Bruce Springsteen incendia l’arena di Rock in Roma con un concerto eccezionale, dopo quattro anni di assenza dalla Capitale
L’hanno già ribattezzato “l’imperatore di Roma”, e con ben 35.000 biglietti venduti si può ben dirlo. Il Boss, questo il soprannome ormai celebre di uno dei live performer migliori al mondo, si attesta oggi come la vera star di Rock in Roma, il festival che si svolge ogni anno all’Ippodromo di Capannelle e che quest’anno ospita una nutrita schiera di “big” nel suo cartellone.
Ma il fascino di Bruce Springsteen resta inalterato nel tempo e nello spazio e si innalza vertiginosamente nei live. Il suo sound celebre, le sue canzoni piene di energia, dai pezzi storici a quelli meno noti, ha letteralmente incendiato di passione il pubblico della Capitale, che attendeva da ben quattro anni un nuovo live di questa leggenda vivente.
Dopo il blues dei Cyborgs, gruppo di apertura, si attende con impazienza l’arrivo della star del New Jersey, seguita dalla collaudata E Street band, che supporta il Boss dal 1972. E il momento, quando arriva, mentre il sole tramonta, è catartico, con un’apertura lunga, intensa e condivisa con il pubblico: “Spirit in the night”. Si prosegue con una scaletta davvero fittissima e variegata con “My love will not let you down”, per proseguire con “Badlands”, “Death to My Hometown”, “Roulette”, fino ad arrivare ad uno splendido pezzo raro mai ascoltata durante questo tour (e un regalo a Roma visto che non la suonava da anni), “New York City Serenade”, eseguito con una selezione d’archi della Roma Sinfonietta. Un brano coinvolgente e spettacolare, di grande fascino ed atmosfera, che ha lasciato senza fiato le migliaia di persone in contemplazione.
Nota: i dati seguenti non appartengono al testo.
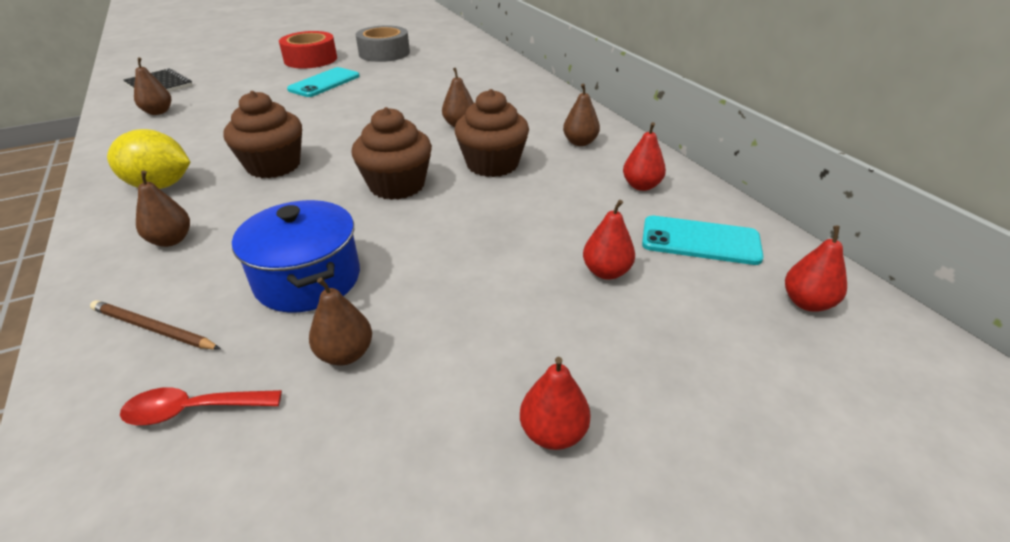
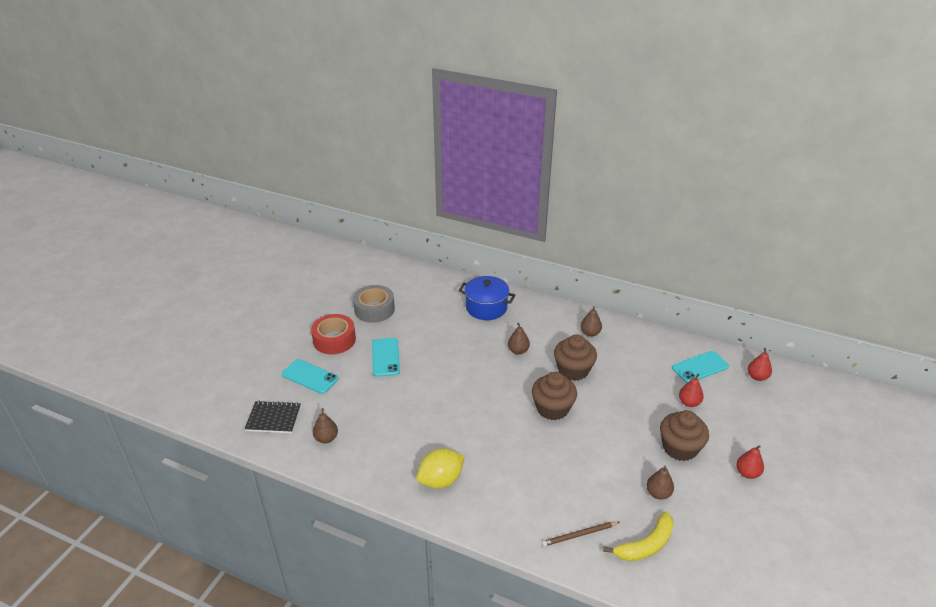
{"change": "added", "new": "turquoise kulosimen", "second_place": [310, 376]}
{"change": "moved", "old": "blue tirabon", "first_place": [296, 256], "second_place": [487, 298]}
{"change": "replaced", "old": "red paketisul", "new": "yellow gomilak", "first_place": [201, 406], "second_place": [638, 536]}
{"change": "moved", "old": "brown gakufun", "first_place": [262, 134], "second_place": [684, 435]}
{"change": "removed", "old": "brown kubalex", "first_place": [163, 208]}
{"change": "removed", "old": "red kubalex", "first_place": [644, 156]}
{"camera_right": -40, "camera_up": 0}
Tanti anche i momenti di complicità tra Bruce e la sua E Street Band, una vita artistica trascorsa insieme, che ha portato ad un momento pregno di emozione e commozione, durante il ricordo dello scomparso sassofonista storico della band, Clarence Clemons detto “Big Man”, deceduto a 69 anni a causa di un ictus cerebrale. Oggi il nuovo sassofonista di Springsteen è Jake Clemons, nipote del membro scomparso. Tante generazioni, dunque, che si mescolano e si uniscono sotto il segno del rock-blues, sopra come sotto il palco. Il pubblico che ha riempito e animato l’arena di Capannelle, infatti, è stato un tripudio di fasce di età diverse, a prova che la musica, quando è buona, non ha né tempo né scadenza. E con il suo pubblico Bruce si rigenera continuamente, in un dare e avere senza paragoni nella scena musicale: si mescola con il pubblico, lo cerca, lo invita sul palco, ci balla, ci canta, ci suona, il tutto rispettando sempre perfettamente i tempi per la distribuzione dello show.
In tre ore e mezza di concerto, effettive e senza pause, sono andati via altri pezzi come “Sche’s the one”, “Bobby Jean” e “Kitty’s Back”, per approdare a ben due bis, di cui il primo aperto con una delle canzoni rock più famose al mondo, “Born in the USA” e proseguito con l’altro pezzo da novanta “Born to run”.
Lo spettacolare live di Springsteen si chiude con “Thunder Road”. Un’altra tacca nella storia della grande musica rock è stata segnata, in un concerto che i molti fan, di certo, e i molti neofiti, soprattutto perché non abituati, non dimenticheranno facilmente.